Spotting overfitting fastPython

from sklearn.ensemble import RandomForestClassifier
from sklearn.model_selection import learning_curve
import numpy as np
import matplotlib.pyplot as plt

train_sizes, train_scores, val_scores = learning_curve(
    RandomForestClassifier(max_depth=None, n_estimators=300),
    X, y, cv=5,
    train_sizes=np.linspace(0.1, 1.0, 8),
    scoring="f1_macro",
)

plt.plot(train_sizes, train_scores.mean(axis=1), label="Train")
plt.plot(train_sizes, val_scores.mean(axis=1), label="Validation")
plt.xlabel("Training samples")
plt.ylabel("F1")
plt.legend()
plt.savefig("learning_curve.png")

gap = train_scores.mean(axis=1)[-1] - val_scores.mean(axis=1)[-1]
print(f"Train-validation gap: {gap:.3f}")

When to use

Concept — to be checked in every ML workflow

When not to use

Concept — never stop checking

Common pitfalls

Looking only at training accuracy

99% on the training set → 'the model is great' is the oldest mistake.

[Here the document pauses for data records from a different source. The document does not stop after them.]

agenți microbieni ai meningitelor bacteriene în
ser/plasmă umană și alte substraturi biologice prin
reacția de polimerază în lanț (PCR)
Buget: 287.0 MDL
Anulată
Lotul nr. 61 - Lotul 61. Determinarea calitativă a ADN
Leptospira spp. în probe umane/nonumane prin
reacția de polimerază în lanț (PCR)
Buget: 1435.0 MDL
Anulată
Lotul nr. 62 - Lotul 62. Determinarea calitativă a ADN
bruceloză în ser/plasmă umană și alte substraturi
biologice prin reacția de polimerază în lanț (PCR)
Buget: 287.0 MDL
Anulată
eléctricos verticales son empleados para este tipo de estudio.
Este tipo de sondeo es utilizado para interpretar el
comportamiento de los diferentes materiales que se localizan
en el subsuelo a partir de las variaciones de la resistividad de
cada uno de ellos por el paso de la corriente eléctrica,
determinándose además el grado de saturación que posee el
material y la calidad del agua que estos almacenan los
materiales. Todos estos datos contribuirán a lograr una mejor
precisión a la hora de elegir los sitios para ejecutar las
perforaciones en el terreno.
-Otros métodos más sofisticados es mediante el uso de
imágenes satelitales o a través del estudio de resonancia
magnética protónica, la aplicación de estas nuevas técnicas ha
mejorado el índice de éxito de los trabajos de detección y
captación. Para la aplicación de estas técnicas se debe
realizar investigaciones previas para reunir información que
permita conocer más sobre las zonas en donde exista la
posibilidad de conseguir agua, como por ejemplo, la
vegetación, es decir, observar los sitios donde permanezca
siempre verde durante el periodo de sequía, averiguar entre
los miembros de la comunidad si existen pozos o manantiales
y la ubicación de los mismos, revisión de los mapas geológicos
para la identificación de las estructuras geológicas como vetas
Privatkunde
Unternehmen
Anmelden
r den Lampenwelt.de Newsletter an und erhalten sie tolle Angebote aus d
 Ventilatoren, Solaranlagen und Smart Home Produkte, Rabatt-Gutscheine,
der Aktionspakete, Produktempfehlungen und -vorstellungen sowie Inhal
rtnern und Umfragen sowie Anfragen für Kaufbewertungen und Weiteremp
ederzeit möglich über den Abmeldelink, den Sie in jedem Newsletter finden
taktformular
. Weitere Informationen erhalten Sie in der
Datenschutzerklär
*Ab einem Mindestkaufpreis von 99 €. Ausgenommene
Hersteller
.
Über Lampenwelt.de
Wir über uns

Without a held-out set, you know nothing about quality.

Peeking at the test set

Tweaking hyperparameters by checking the test set leaks information. Keep three splits — train, validation, test — and only touch the test set at final evaluation.

Misreading cross-validation

CV gives a sane estimate but doesn't protect you from domain shift. Production data might come from a different distribution.